Identification of the breakpoints of disease-associated chromosome rearrangements can provide informative clues to a positional cloning approach for genes responsible for inherited diseases. Recently, we found a three-generation Japanese family segregating balanced chromosome translocation t(9;17)(q32;q12). One of the subjects had cleft lip and palate. We examined whether regions near the breakpoint could be associated with cleft lip and/or palate.
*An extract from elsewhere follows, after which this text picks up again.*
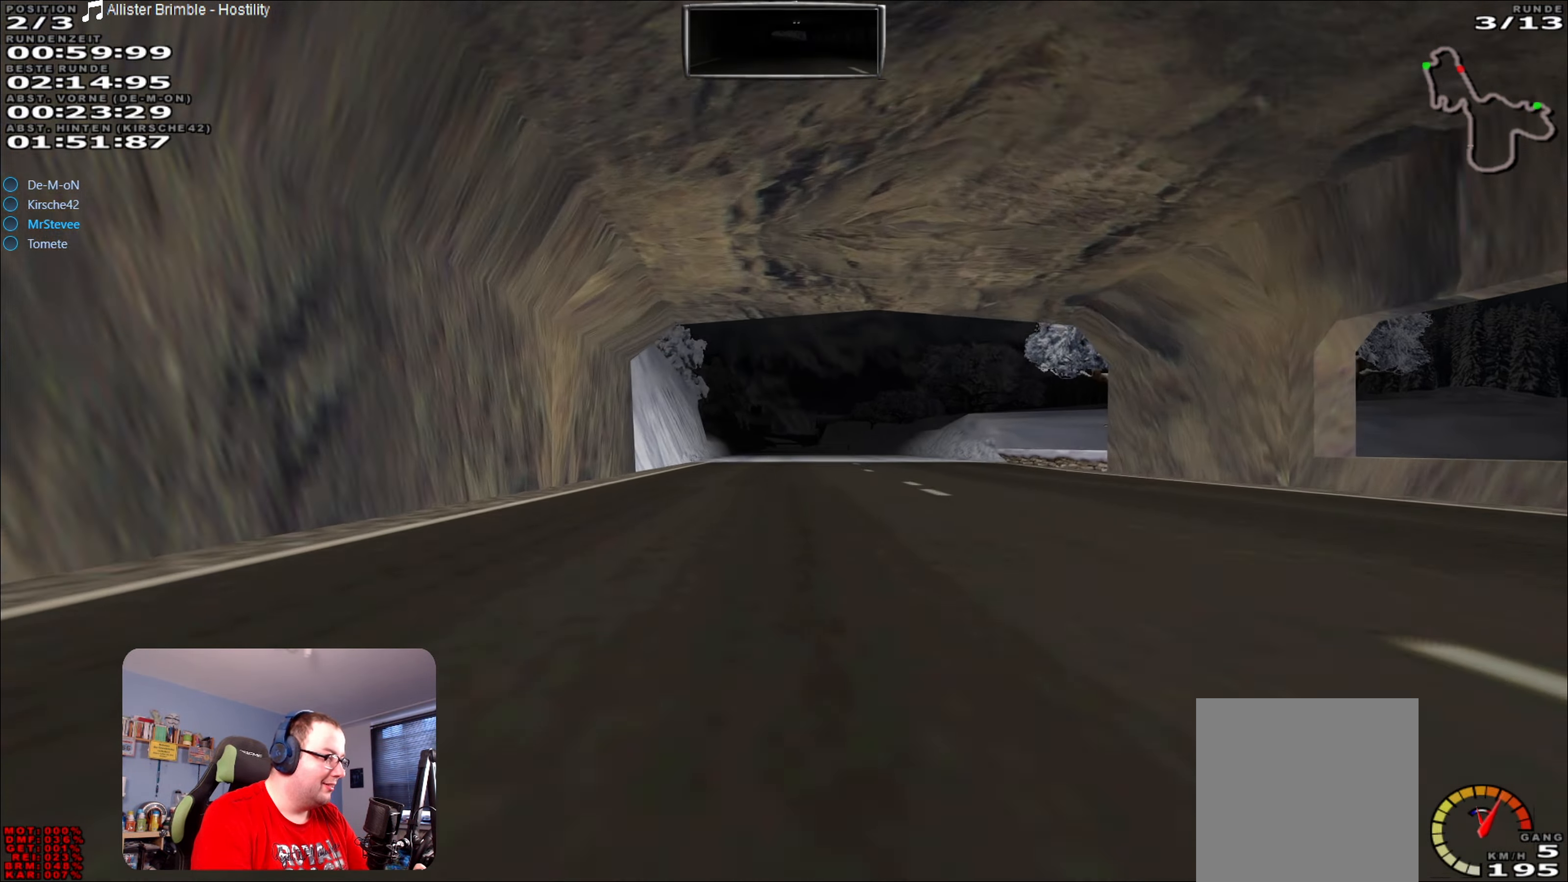
{"buttons": ["R2"], "left_stick": "center", "right_stick": "center", "events": []}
We determined the breakpoints involved in the translocation by fluorescence in situ hybridization analysis and subsequent long-range polymerase chain reaction. In order to study the role of these disrupted regions in nonsyndromic cleft lip and/or palate, we performed mutation analysis and a haplotype-based transmission disequilibrium test using tagging single-nucleotide polymorphisms in the flanking regions of the breakpoints in white and Filipino nonsyndromic cleft lip and/or palate populations.
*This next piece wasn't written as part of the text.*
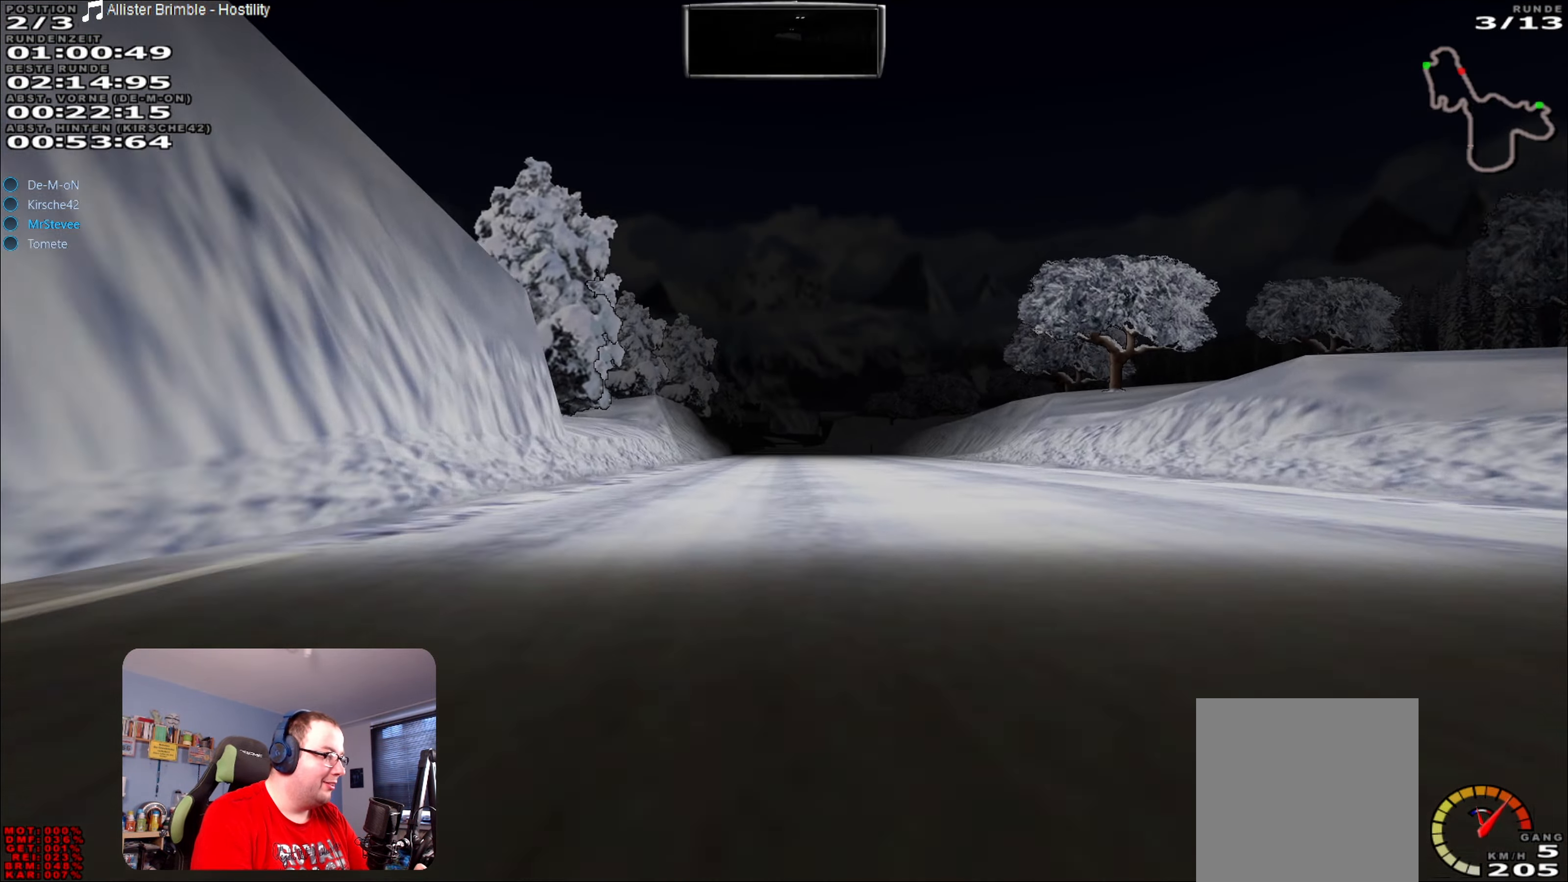
{"buttons": ["R2"], "left_stick": "center", "right_stick": "center", "events": []}
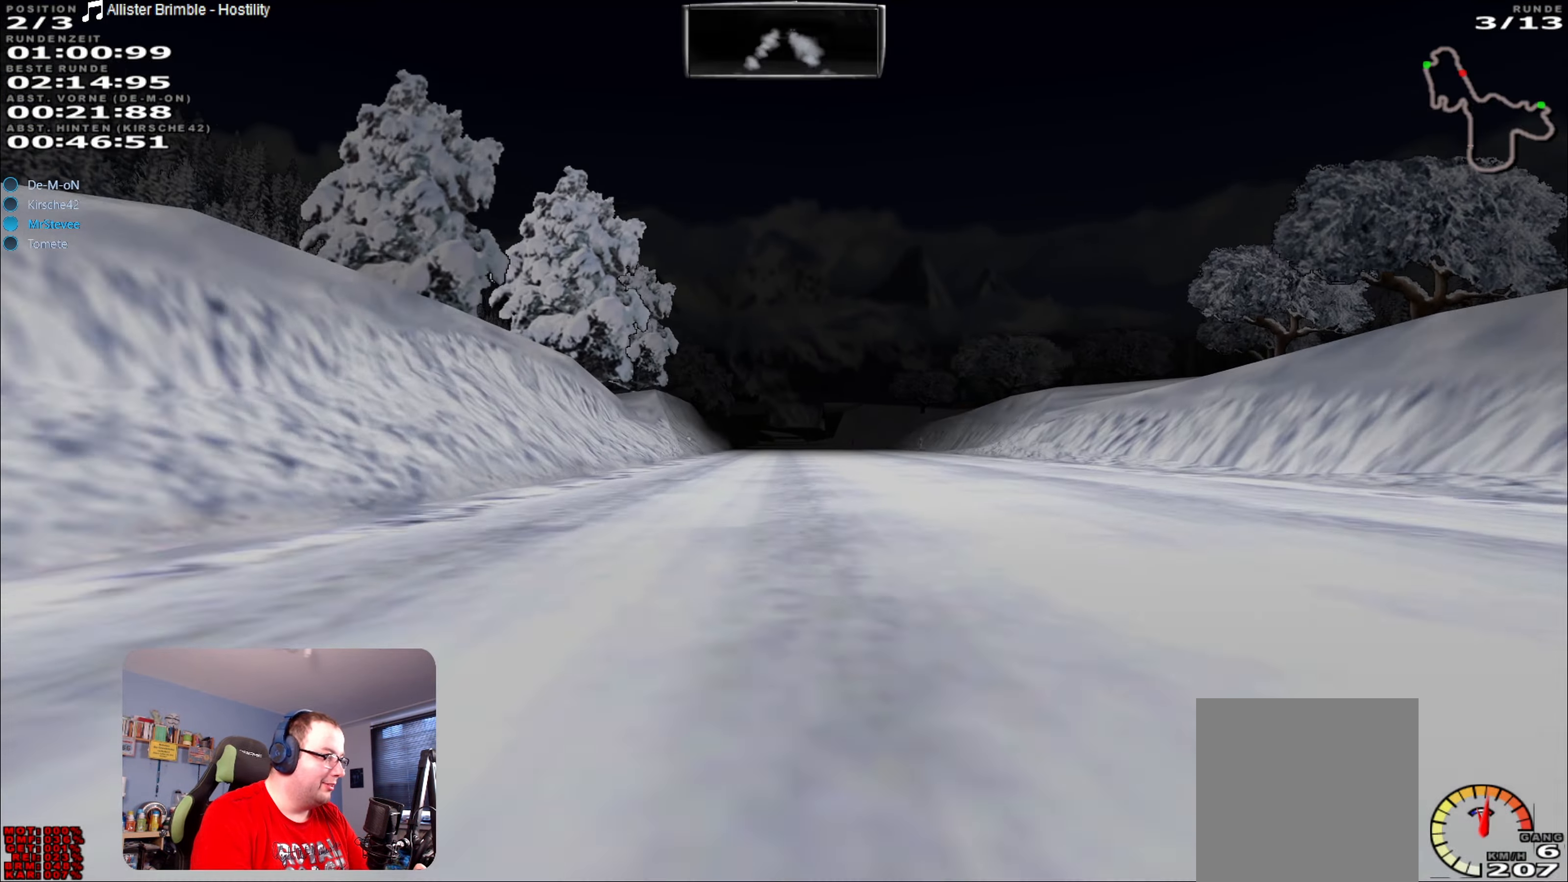
{"buttons": ["R2"], "left_stick": "center", "right_stick": "center", "events": []}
Sequence analysis demonstrated that two genes, SLC31A1 (solute carrier family 31 member 1) on chromosome 9 and CCL2 (chemokine ligand 2) on chromosome 17, were rearranged with the breaks occurring within their introns. It is interesting that SLC31A1 lies closed to BSPRY (B-box and SPRY domain), which is a candidate for involvement with cleft lip and/or palate. Some of the variants in BSPRY and CCL2 showed significant p values in the cleft lip and/or palate population compared with the control population. There was also statistically significant evidence of transmission distortion for haplotypes on both chromosomes 9 and 17.
The data support previous reports that genes on chromosomal regions of 9q and 17q play an important role in facial development.
确定疾病相关染色体重排的断点可为负责遗传性疾病的基因的定位克隆方法提供有用线索。最近,我们发现一个三代日本家族中存在平衡染色体易位t(9;17)(q32;q12)。其中一名受试者患有唇腭裂。我们研究了断点附近区域是否与唇裂和/或腭裂有关。
我们通过荧光原位杂交分析和随后的长距离聚合酶链反应确定了易位中涉及的断点。为了研究这些断裂区域在非综合征性唇裂和/或腭裂中的作用,我们在白人和菲律宾非综合征性唇裂和/或腭裂人群中,使用断点侧翼区域的标签单核苷酸多态性进行了突变分析和基于单倍型的传递不平衡测试。
序列分析表明,9号染色体上的两个基因SLC31A1(溶质载体家族31成员1)和17号染色体上的CCL2(趋化因子配体2)发生了重排,断裂发生在它们的内含子内。有趣的是,SLC31A1靠近BSPRY(B盒和SPRY结构域),而BSPRY是与唇裂和/或腭裂有关的候选基因。与对照人群相比,BSPRY和CCL2中的一些变体在唇裂和/或腭裂人群中显示出显著的p值。9号和17号染色体上的单倍型也有统计学上显著的传递扭曲证据。
数据支持先前的报道,即9q和17q染色体区域上的基因在面部发育中起重要作用。